Task description: Return each line of the listing that follows in which the string "GBCIF" can be found.

Source material:
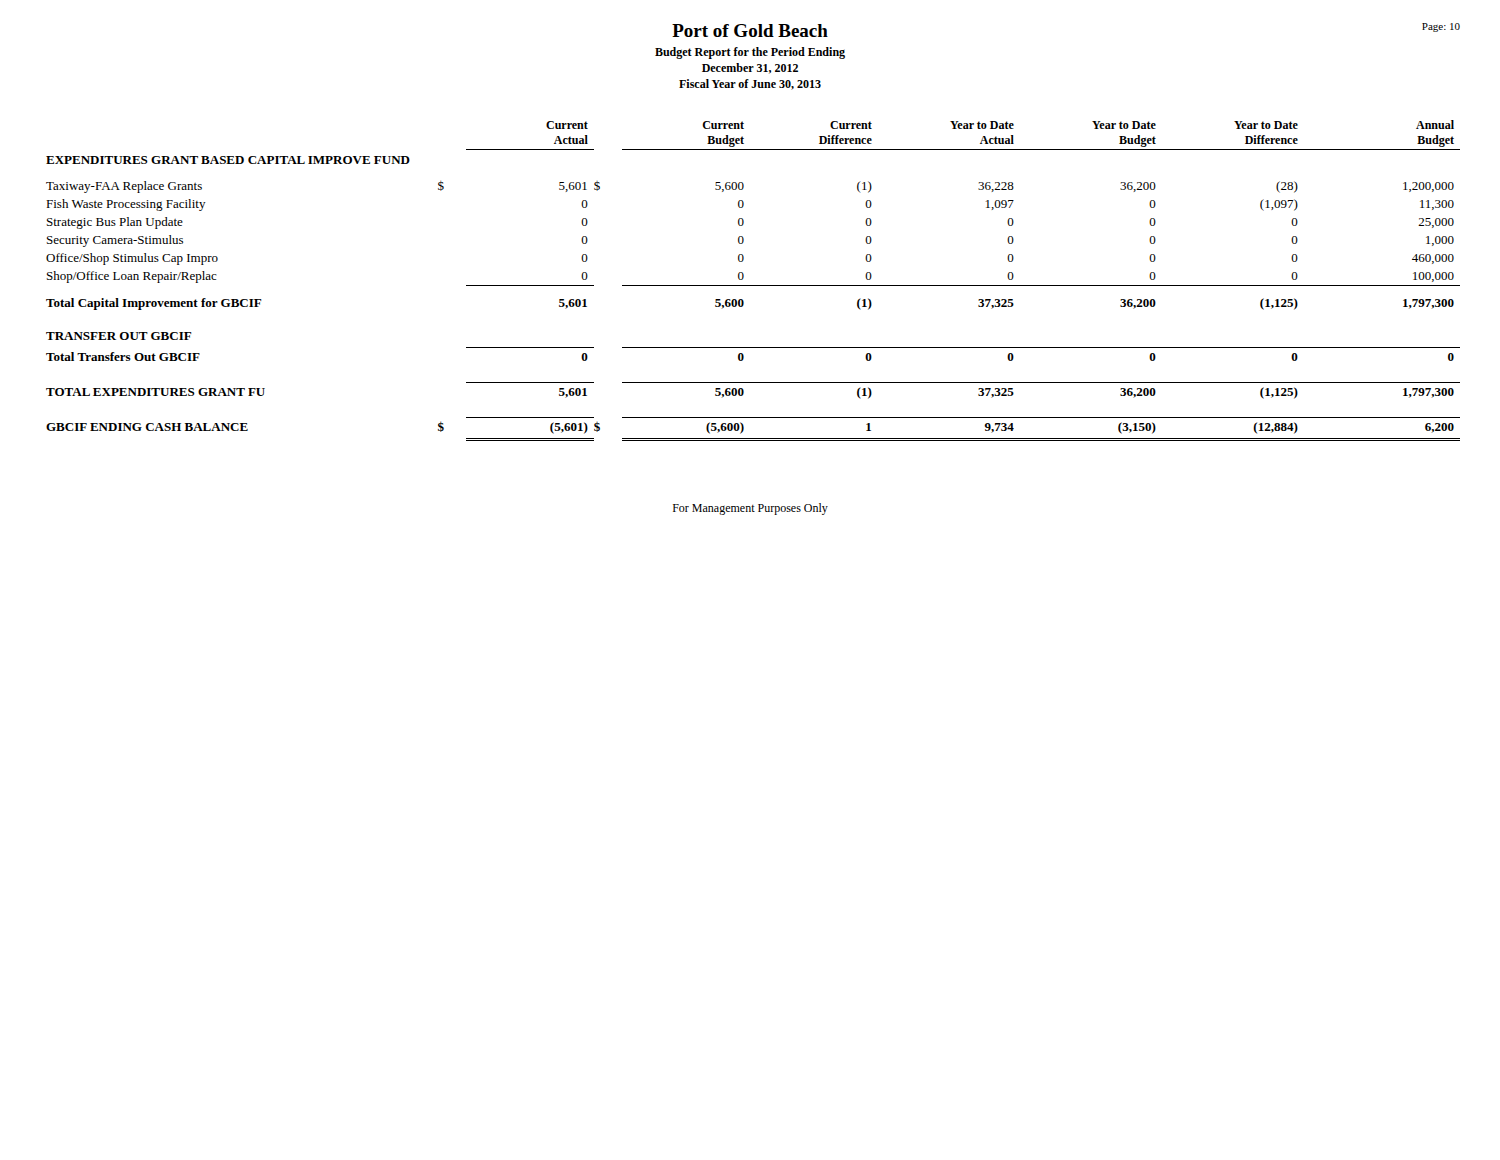Page: 10
Port of Gold Beach
Budget Report for the Period Ending
December 31, 2012
Fiscal Year of June 30, 2013
| | | Current Actual | | Current Budget | Current Difference | Year to Date Actual | Year to Date Budget | Year to Date Difference | Annual Budget |
| --- | --- | --- | --- | --- | --- | --- | --- | --- | --- |
| EXPENDITURES GRANT BASED CAPITAL IMPROVE FUND |
| Taxiway-FAA Replace Grants | $ | 5,601 | $ | 5,600 | (1) | 36,228 | 36,200 | (28) | 1,200,000 |
| Fish Waste Processing Facility | | 0 | | 0 | 0 | 1,097 | 0 | (1,097) | 11,300 |
| Strategic Bus Plan Update | | 0 | | 0 | 0 | 0 | 0 | 0 | 25,000 |
| Security Camera-Stimulus | | 0 | | 0 | 0 | 0 | 0 | 0 | 1,000 |
| Office/Shop Stimulus Cap Impro | | 0 | | 0 | 0 | 0 | 0 | 0 | 460,000 |
| Shop/Office Loan Repair/Replac | | 0 | | 0 | 0 | 0 | 0 | 0 | 100,000 |
| Total Capital Improvement for GBCIF | | 5,601 | | 5,600 | (1) | 37,325 | 36,200 | (1,125) | 1,797,300 |
| TRANSFER OUT GBCIF |
| Total Transfers Out GBCIF | | 0 | | 0 | 0 | 0 | 0 | 0 | 0 |
| TOTAL EXPENDITURES GRANT FU | | 5,601 | | 5,600 | (1) | 37,325 | 36,200 | (1,125) | 1,797,300 |
| GBCIF ENDING CASH BALANCE | $ | (5,601) | $ | (5,600) | 1 | 9,734 | (3,150) | (12,884) | 6,200 |
For Management Purposes Only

Task solution:
| Total Capital Improvement for GBCIF | | 5,601 | | 5,600 | (1) | 37,325 | 36,200 | (1,125) | 1,797,300 |
| TRANSFER OUT GBCIF |
| Total Transfers Out GBCIF | | 0 | | 0 | 0 | 0 | 0 | 0 | 0 |
| GBCIF ENDING CASH BALANCE | $ | (5,601) | $ | (5,600) | 1 | 9,734 | (3,150) | (12,884) | 6,200 |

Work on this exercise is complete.